The several clinical treatment approaches available are symptom focused. No specific diagnostic test for CFS has been identified. Laboratory blood tests are conducted primarily to rule out underlying medical conditions. Initially, control of key symptoms such as pain, sleep disturbance, and depressed mood with standard pharmacologic treatments is explored. Once these methods prove helpful for the patient, treatment may be coordinated with nonpharmacologic forms of care.

Pharmacologic Treatments

Drug treatment clinical trials based on immune/allergy approaches have demonstrated only marginal improvements in some studies. Antidepressants have also been assessed, but limited improvements in fatigue have been observed. Although serotonin reuptake inhibitor agents are popular for treating depression and mood instability, there has been little evidence of their usefulness in alleviating CFS symptoms. Corticosteroid trials demonstrated some reduction in fatigue, but the observed effect was due to a significant depression of adrenal function; long-term use of corticosteroids is associated with serious morbidity and cannot be recommended.

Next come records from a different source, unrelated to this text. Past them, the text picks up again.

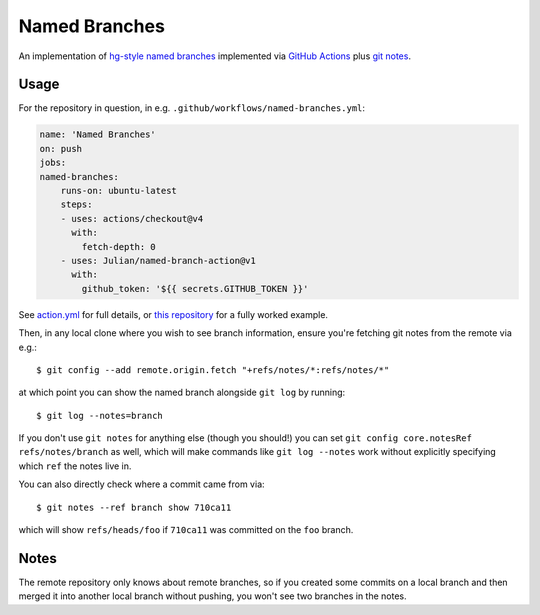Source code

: ==============
Named Branches
==============

An implementation of `hg-style named
branches <https://www.mercurial-scm.org/wiki/NamedBranches>`_ implemented via
`GitHub Actions <https://github.com/features/actions>`_ plus `git notes
<https://git-scm.com/docs/git-notes>`_.

Usage
-----

For the repository in question, in e.g.
``.github/workflows/named-branches.yml``:

.. code-block:: yaml

    name: 'Named Branches'
    on: push
    jobs:
    named-branches:
        runs-on: ubuntu-latest
        steps:
        - uses: actions/checkout@v4
          with:
            fetch-depth: 0
        - uses: Julian/named-branch-action@v1
          with:
            github_token: '${{ secrets.GITHUB_TOKEN }}'

See `action.yml <action.yml>`_ for full details, or `this repository <https://github.com/Julian/named-branch-action-example/>`_ for a fully worked example.

Then, in any local clone where you wish to see branch information, ensure you're fetching git notes from the remote via e.g.::

    $ git config --add remote.origin.fetch "+refs/notes/*:refs/notes/*"

at which point you can show the named branch alongside ``git log`` by running::

    $ git log --notes=branch

If you don't use ``git notes`` for anything else (though you should!) you can set ``git config core.notesRef refs/notes/branch`` as well, which will make commands like ``git log --notes`` work without explicitly specifying which ``ref`` the notes live in.

You can also directly check where a commit came from via::

    $ git notes --ref branch show 710ca11

which will show ``refs/heads/foo`` if ``710ca11`` was committed on the ``foo`` branch.

Notes
-----

The remote repository only knows about remote branches, so if you created some commits on a local branch and then merged it into another local branch without pushing, you won't see two branches in the notes.
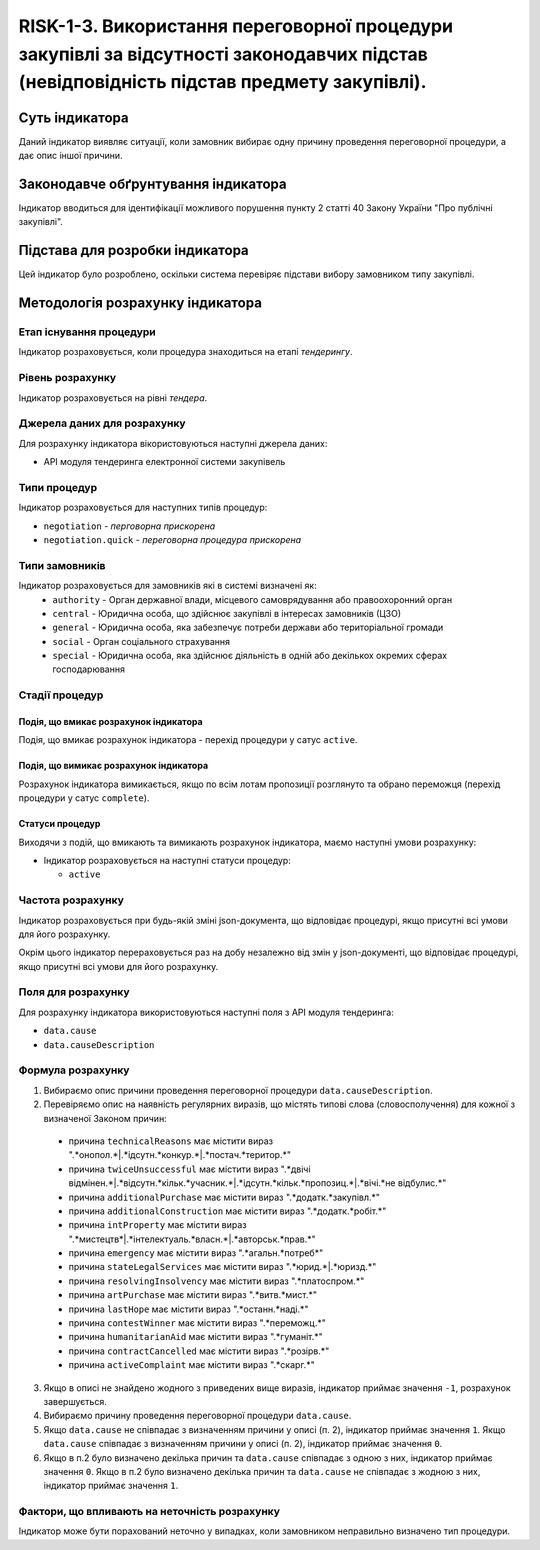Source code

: ﻿#####################################################################################
RISK-1-3. Використання переговорної процедури закупівлі за відсутності законодавчих підстав (невідповідність підстав предмету закупівлі).
#####################################################################################

***************
Суть індикатора
***************

Даний індикатор виявляє ситуації, коли замовник вибирає одну причину проведення переговорної процедури, а дає опис іншої причини.

************************************
Законодавче обґрунтування індикатора
************************************

Індикатор вводиться для ідентифікації можливого порушення пункту 2 статті 40 Закону України "Про публічні закупівлі".

********************************
Підстава для розробки індикатора
********************************

Цей індикатор було розроблено, оскільки система перевіряє підстави вибору замовником типу закупівлі.

*********************************
Методологія розрахунку індикатора
*********************************

Етап існування процедури
========================
Індикатор розраховується, коли процедура знаходиться на етапі *тендерингу*.

Рівень розрахунку
=================
Індикатор розраховується на рівні *тендера*.

Джерела даних для розрахунку
============================

Для розрахунку індикатора вікористовуються наступні джерела даних:

- API модуля тендеринга електронної системи закупівель


Типи процедур
=============

Індикатор розраховується для наступних типів процедур:

- ``negotiation`` - *перговорна прискорена*

- ``negotiation.quick`` - *переговорна процедура прискорена*

Типи замовників
===============

Індикатор розраховується для замовників які в системі визначені як:
 + ``authority`` - Орган державної влади, місцевого самоврядування або правоохоронний орган
 + ``central`` - Юридична особа, що здійснює закупівлі в інтересах замовників (ЦЗО)
 + ``general`` - Юридична особа, яка забезпечує потреби держави або територіальної громади
 + ``social`` -	Орган соціального страхування
 + ``special`` - Юридична особа, яка здійснює діяльність в одній або декількох окремих сферах господарювання


Стадії процедур
===============

Подія, що вмикає розрахунок індикатора
--------------------------------------

Подія, що вмикає розрахунок індикатора - перехід процедури у сатус ``active``.


Подія, що вимикає розрахунок індикатора
---------------------------------------

Розрахунок індикатора вимикається, якщо по всім лотам пропозиції розглянуто та обрано переможця (перехід процедури у сатус ``complete``).


Статуси процедур
----------------

Виходячи з подій, що вмикають та вимикають розрахунок індикатора, маємо наступні умови розрахунку:

- Індикатор розраховується на наступні статуси процедур:
  
  - ``active``

Частота розрахунку
==================

Індикатор розраховується при будь-якій зміні json-документа, що відповідає процедурі, якщо присутні всі умови для його розрахунку.

Окрім цього індикатор перераховується раз на добу незалежно від змін у json-документі, що відповідає процедурі, якщо присутні всі умови для його розрахунку.


Поля для розрахунку
===================

Для розрахунку індикатора використовуються наступні поля з API модуля тендеринга:

- ``data.cause``
- ``data.causeDescription``

Формула розрахунку
==================

1. Вибираємо опис причини проведення переговорної процедури ``data.causeDescription``.

2. Перевіряємо опис на наявність регулярних виразів, що містять типові слова (словосполучення) для кожної з визначеної Законом причин:

  + причина ``technicalReasons`` має містити вираз ".*онопол.*|.*ідсутн.*конкур.*|.*постач.*територ.*"
  
  + причина ``twiceUnsuccessful`` має містити вираз ".*двічі відмінен.*|.*відсутн.*кільк.*учасник.*|.*ідсутн.*кільк.*пропозиц.*|.*вічі.*не відбулис.*"
    
  + причина ``additionalPurchase`` має містити вираз ".*додатк.*закупівл.*"
  
  + причина ``additionalConstruction`` має містити вираз ".*додатк.*робіт.*"
  
  + причина ``intProperty`` має містити вираз ".*мистецтв*|.*інтелектуаль.*власн.*|.*авторськ.*прав.*"
  
  + причина ``emergency`` має містити вираз ".*агальн.*потреб*"
  
  + причина ``stateLegalServices`` має містити вираз ".*юрид.*|.*юризд.*"
  
  + причина ``resolvingInsolvency`` має містити вираз ".*платоспром.*"
  
  + причина ``artPurchase`` має містити вираз ".*витв.*мист.*"
  
  + причина ``lastHope`` має містити вираз ".*останн.*наді.*"
  
  + причина ``contestWinner`` має містити вираз ".*переможц.*"
  
  + причина ``humanitarianAid`` має містити вираз ".*гуманіт.*"
  
  + причина ``contractCancelled`` має містити вираз ".*розірв.*"
  
  + причина ``activeComplaint`` має містити вираз ".*скарг.*"
  
3. Якщо в описі не знайдено жодного з приведених вище виразів, індикатор приймає значення ``-1``, розрахунок завершується.
  
4. Вибираємо причину проведення переговорної процедури ``data.cause``.

5. Якщо ``data.cause`` не співпадає з визначенням причини у описі (п. 2), індикатор приймає значення ``1``. Якщо ``data.cause`` співпадає з визначенням причини у описі (п. 2), індикатор приймає значення ``0``.

6. Якщо в п.2 було визначено декілька причин та ``data.cause`` співпадає з одною з них, індикатор приймає значення ``0``. Якщо в п.2 було визначено декілька причин та ``data.cause`` не співпадає з жодною з них, індикатор приймає значення ``1``.


Фактори, що впливають на неточність розрахунку
==============================================

Індикатор може бути порахований неточно у випадках, коли замовником неправильно визначено тип процедури.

Nonpharmacologic Approaches

Due to some reports of nutritional deficiencies in CFS patients, studies were undertaken to provide nutrient supplements, such as folic acid, vitamins B12 and C, magnesium, zinc, and omega 3 fatty acids. Results from these studies are inconclusive. Trials evaluating graded exercise therapy reported overall but limited improvements in fatigue, functional work capacity, and fitness of CFS patients. Cognitive-behavioral therapy also has produced positive outcomes for a majority of CFS patients, for whom decreased frequency of primary care visits, improvements in fatigue severity, physical functioning, and increased self-confidence were observed. In addition to skill-training methods for coping with stressful challenges, the cognitive component of this therapy is aimed at identifying beliefs and behaviors that may impair recovery. In contrast with earlier treatment beliefs, which advocated prolonged rest and social withdrawal, current evidence suggests that behavioral approaches may be an essential component of managing CFS. Alternative treatments, including herbal supplements, physical rehabilitation, acupuncture, homeopathy, chiropractic, guided imagery, self-hypnosis, massage therapy, energy healing, religious healing, oxygen therapy, and dietary restrictions, have been proposed, but scientific evidence for these approaches is lacking.


The historical record indicates that CFS is an old clinical problem derailed by ignorance and biases. Scientific examination of this syndrome is in its infancy. From what is known about CFS, it can be characterized as an illness that has widespread and complex physiological and psychological impact. Together, the difficulty in diagnosing CFS, the broad range of prevailing symptomatology, and the evidence of multisystem (i.e., CNS, immune, neuroendocrine, and circulatory) abnormalities suggest that multifactorial interactive biobehavioral processes are likely underlying its etiology. Hence a formidable scientific challenge exists that perhaps requires a more multidisciplinary biobehavioral approach to ascertain an understanding of the pathophysiologic basis of CFS.